*** Opening of Task material ***
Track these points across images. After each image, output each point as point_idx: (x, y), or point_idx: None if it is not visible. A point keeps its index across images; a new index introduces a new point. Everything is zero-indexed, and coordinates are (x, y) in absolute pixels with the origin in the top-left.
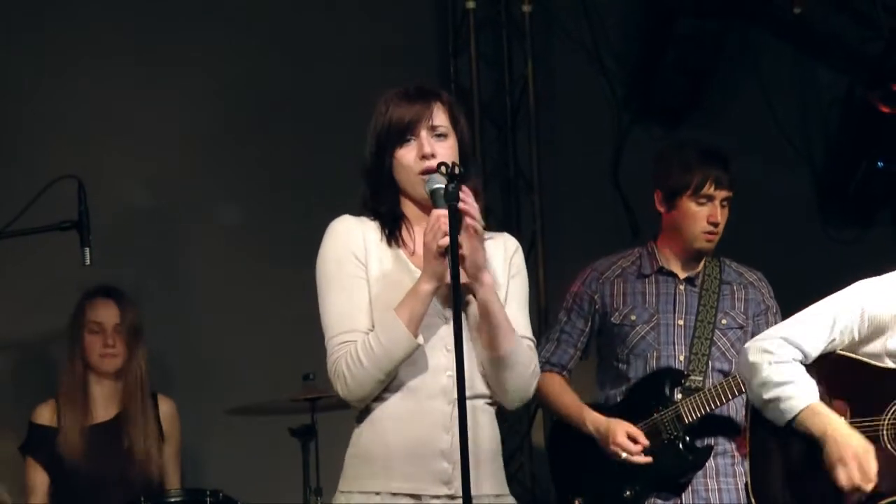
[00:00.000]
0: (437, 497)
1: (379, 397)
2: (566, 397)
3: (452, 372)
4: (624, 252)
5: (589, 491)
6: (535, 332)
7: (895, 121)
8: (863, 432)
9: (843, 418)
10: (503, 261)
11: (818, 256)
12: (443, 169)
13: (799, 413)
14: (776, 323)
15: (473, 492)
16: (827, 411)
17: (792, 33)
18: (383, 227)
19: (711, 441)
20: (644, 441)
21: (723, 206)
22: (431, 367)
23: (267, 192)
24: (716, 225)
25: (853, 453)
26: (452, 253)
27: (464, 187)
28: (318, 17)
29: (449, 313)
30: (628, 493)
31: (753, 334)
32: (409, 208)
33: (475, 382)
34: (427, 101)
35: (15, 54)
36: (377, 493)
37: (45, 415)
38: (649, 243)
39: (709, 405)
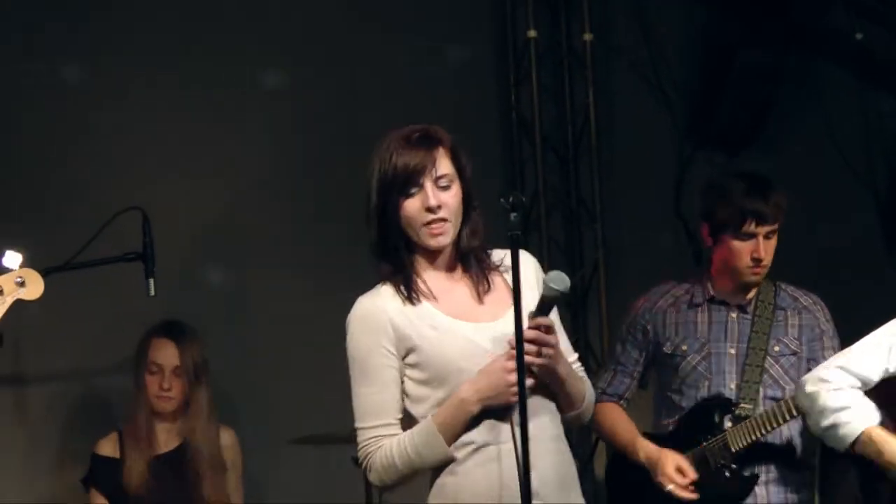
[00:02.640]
*** Close of Task material ***
- Your assignment -
The copy you write out must match the entries word for word, minus their pictures.

- Result for this exercise -
Track these points across images. After each image, output each point as point_idx: (x, y), or point_idx: None if it is not visible. A point keeps its index across images; a new index introduces a new point. Everything is zero-indexed, and coordinates are (x, y) in absolute pixels with the origin in the top-left.
[00:00.000]
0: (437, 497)
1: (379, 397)
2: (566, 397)
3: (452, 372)
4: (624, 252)
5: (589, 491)
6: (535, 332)
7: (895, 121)
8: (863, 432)
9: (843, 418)
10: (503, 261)
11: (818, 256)
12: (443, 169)
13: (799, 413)
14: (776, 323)
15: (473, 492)
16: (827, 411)
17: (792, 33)
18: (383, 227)
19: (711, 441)
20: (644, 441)
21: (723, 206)
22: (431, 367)
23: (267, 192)
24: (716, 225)
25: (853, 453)
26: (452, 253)
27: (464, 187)
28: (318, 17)
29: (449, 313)
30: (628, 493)
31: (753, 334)
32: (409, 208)
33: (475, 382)
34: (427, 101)
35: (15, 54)
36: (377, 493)
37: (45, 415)
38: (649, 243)
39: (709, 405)
[00:02.640]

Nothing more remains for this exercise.